== Materials provided ==

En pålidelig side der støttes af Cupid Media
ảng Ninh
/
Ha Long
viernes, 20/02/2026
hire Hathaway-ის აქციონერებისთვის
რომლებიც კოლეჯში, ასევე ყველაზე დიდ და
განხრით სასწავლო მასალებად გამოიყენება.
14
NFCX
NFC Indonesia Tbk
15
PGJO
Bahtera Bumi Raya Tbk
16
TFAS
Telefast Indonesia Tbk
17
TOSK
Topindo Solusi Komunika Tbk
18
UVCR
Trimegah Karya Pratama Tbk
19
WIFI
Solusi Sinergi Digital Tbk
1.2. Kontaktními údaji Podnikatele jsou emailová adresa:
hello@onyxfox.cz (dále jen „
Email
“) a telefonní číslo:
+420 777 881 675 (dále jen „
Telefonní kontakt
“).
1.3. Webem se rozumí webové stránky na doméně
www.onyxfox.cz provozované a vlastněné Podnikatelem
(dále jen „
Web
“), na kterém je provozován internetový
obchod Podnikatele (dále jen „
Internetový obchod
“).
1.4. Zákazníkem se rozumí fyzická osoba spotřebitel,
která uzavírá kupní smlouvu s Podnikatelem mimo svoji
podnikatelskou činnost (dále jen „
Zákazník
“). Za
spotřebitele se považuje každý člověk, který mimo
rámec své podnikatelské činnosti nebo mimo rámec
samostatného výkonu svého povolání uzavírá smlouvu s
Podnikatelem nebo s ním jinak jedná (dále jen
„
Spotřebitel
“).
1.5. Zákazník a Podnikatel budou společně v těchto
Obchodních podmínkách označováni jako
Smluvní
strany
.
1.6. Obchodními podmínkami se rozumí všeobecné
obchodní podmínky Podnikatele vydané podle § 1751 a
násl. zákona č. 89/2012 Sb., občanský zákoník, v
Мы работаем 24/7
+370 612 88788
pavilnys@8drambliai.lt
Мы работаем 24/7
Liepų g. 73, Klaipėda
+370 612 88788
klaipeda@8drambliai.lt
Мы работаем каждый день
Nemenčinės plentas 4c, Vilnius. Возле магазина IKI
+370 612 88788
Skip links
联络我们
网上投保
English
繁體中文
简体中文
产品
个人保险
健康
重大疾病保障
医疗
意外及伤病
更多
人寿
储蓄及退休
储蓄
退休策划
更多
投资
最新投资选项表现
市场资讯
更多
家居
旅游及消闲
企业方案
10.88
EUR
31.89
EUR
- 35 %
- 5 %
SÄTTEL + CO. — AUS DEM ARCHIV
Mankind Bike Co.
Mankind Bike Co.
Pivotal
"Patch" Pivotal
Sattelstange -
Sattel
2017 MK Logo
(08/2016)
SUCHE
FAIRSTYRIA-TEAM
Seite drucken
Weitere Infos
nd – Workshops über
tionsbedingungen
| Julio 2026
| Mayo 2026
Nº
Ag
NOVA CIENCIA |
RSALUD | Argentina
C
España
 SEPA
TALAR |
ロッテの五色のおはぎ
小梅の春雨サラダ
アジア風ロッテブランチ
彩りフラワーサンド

===

**Instruction:** Give again, word for word, the records from their first line to the one with "1.3. Webem se rozumí webové stránky na doméně", and leave out all else.

**Solved exercise:**
En pålidelig side der støttes af Cupid Media
ảng Ninh
/
Ha Long
viernes, 20/02/2026
hire Hathaway-ის აქციონერებისთვის
რომლებიც კოლეჯში, ასევე ყველაზე დიდ და
განხრით სასწავლო მასალებად გამოიყენება.
14
NFCX
NFC Indonesia Tbk
15
PGJO
Bahtera Bumi Raya Tbk
16
TFAS
Telefast Indonesia Tbk
17
TOSK
Topindo Solusi Komunika Tbk
18
UVCR
Trimegah Karya Pratama Tbk
19
WIFI
Solusi Sinergi Digital Tbk
1.2. Kontaktními údaji Podnikatele jsou emailová adresa:
hello@onyxfox.cz (dále jen „
Email
“) a telefonní číslo:
+420 777 881 675 (dále jen „
Telefonní kontakt
“).
1.3. Webem se rozumí webové stránky na doméně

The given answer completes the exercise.